#### Written task
Reproduce verbatim the lines starting at the line containing "name: 118.6-4-antiquo-E;" and ending at the line containing "(c4)De(e)fé(gh)cit(h) in(h) sa(h)lu(h)tá(h)re(h)", both included.

#### Dataset records
———
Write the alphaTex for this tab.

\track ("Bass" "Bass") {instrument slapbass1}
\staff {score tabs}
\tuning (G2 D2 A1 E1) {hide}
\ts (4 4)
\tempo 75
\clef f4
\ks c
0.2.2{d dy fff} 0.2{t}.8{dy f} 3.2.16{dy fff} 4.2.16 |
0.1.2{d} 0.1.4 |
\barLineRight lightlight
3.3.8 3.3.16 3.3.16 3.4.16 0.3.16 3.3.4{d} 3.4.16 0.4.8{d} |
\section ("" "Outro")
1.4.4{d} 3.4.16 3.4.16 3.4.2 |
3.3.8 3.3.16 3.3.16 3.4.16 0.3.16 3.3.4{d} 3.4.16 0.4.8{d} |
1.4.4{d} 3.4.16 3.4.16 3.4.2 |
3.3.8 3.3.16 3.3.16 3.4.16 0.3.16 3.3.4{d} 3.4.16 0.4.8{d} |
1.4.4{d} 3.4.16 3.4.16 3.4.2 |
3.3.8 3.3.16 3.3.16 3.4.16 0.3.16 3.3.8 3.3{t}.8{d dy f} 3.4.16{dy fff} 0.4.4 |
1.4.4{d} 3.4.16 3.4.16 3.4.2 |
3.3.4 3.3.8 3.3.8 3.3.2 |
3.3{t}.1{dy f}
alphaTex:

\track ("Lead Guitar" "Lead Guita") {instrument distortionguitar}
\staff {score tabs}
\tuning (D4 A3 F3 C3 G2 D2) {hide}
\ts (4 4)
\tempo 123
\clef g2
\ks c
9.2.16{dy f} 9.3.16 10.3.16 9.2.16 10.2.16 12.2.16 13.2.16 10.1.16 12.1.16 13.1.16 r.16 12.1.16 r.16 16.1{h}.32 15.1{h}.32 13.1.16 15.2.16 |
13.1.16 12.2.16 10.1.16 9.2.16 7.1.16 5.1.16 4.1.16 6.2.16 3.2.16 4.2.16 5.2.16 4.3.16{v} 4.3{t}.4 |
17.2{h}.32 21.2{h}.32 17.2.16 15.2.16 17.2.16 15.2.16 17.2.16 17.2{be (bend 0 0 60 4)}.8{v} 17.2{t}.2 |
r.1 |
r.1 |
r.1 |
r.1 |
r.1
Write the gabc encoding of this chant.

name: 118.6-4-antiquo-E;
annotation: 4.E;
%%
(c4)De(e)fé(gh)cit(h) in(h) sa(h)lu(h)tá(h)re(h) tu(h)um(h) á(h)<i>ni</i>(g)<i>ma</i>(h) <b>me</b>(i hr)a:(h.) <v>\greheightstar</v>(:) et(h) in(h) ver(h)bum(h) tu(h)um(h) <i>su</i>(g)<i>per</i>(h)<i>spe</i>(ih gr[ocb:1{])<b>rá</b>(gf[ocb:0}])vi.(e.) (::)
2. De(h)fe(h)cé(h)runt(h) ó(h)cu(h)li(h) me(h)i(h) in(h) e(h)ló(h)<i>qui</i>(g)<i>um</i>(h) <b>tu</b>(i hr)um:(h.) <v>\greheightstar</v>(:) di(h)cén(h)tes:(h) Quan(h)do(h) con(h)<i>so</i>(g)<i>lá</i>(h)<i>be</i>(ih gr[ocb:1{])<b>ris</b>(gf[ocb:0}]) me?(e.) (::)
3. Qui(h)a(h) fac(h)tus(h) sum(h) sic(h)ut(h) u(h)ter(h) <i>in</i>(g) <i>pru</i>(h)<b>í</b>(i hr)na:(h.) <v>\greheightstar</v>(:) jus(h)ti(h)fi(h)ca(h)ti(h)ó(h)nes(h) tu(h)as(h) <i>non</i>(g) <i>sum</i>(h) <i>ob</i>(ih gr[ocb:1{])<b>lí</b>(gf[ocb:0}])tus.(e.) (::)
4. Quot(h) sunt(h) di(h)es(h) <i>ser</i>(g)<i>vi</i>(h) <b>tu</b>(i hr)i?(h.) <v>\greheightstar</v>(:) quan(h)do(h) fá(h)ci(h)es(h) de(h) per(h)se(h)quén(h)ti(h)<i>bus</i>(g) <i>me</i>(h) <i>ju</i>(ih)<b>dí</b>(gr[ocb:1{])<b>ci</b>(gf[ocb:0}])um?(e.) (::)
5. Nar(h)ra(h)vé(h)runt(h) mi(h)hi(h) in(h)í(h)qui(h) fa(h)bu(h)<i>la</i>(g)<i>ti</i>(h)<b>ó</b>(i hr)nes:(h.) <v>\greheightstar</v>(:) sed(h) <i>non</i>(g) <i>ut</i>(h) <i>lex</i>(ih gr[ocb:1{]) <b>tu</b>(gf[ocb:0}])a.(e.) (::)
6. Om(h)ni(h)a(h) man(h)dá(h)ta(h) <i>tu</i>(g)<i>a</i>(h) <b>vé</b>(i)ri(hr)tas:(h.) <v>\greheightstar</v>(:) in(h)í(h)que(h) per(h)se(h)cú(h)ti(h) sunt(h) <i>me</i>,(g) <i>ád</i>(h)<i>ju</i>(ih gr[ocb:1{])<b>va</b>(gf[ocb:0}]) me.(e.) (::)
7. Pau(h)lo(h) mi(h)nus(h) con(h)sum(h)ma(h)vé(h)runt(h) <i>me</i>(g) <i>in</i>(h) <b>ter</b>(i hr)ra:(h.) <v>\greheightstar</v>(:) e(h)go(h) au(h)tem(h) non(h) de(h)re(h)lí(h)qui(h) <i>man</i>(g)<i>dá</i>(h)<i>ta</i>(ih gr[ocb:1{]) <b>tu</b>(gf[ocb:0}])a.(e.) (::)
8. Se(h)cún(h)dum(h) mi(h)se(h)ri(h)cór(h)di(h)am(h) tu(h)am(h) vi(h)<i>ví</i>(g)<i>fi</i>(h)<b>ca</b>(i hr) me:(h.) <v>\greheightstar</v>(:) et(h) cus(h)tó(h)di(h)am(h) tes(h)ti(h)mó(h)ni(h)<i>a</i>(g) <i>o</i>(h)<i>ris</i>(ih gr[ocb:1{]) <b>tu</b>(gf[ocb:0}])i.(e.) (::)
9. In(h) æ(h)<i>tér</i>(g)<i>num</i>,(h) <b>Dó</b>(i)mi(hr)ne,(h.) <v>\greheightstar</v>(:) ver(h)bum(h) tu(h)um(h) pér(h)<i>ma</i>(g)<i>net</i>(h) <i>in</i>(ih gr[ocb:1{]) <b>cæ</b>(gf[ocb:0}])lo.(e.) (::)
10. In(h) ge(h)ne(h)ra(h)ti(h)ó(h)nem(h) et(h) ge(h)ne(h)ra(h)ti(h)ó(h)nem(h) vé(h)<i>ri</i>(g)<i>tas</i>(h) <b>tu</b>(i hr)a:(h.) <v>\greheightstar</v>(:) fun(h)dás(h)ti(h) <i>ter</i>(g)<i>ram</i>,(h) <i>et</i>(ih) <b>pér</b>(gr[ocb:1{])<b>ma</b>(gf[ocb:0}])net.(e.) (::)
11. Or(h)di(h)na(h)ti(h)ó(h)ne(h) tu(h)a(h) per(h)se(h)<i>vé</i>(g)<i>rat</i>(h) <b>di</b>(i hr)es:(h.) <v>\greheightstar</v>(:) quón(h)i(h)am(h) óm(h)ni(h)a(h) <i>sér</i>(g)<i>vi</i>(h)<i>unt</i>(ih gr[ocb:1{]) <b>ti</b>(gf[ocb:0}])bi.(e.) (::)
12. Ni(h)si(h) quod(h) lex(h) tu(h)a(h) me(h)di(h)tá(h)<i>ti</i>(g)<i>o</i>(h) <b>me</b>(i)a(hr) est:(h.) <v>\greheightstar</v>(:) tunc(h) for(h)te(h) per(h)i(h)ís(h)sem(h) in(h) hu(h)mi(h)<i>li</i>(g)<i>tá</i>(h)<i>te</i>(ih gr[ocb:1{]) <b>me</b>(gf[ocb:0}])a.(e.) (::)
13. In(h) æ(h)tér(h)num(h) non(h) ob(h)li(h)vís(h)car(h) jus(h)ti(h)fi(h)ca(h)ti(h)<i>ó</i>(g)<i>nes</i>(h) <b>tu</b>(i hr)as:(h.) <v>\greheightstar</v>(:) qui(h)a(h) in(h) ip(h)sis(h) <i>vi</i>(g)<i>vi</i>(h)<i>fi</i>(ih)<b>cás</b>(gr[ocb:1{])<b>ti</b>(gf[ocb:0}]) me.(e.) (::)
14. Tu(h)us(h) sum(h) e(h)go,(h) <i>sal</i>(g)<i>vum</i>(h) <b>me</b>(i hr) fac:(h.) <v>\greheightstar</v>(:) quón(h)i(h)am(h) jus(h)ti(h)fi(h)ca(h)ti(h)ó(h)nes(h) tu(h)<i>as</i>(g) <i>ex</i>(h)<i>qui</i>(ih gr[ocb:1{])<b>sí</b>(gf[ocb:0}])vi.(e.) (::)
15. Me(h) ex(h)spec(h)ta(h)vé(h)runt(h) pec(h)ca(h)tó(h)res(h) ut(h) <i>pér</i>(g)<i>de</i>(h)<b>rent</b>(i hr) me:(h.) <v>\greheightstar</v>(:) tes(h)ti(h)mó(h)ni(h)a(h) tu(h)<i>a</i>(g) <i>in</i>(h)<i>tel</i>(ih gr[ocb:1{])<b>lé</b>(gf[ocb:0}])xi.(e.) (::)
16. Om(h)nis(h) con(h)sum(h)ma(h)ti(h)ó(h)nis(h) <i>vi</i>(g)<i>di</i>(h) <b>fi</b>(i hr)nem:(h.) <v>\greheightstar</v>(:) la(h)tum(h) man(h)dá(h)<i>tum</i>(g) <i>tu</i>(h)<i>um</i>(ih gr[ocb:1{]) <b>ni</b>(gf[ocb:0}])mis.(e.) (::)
———
#### The result
name: 118.6-4-antiquo-E;
annotation: 4.E;
%%
(c4)De(e)fé(gh)cit(h) in(h) sa(h)lu(h)tá(h)re(h) tu(h)um(h) á(h)<i>ni</i>(g)<i>ma</i>(h) <b>me</b>(i hr)a:(h.) <v>\greheightstar</v>(:) et(h) in(h) ver(h)bum(h) tu(h)um(h) <i>su</i>(g)<i>per</i>(h)<i>spe</i>(ih gr[ocb:1{])<b>rá</b>(gf[ocb:0}])vi.(e.) (::)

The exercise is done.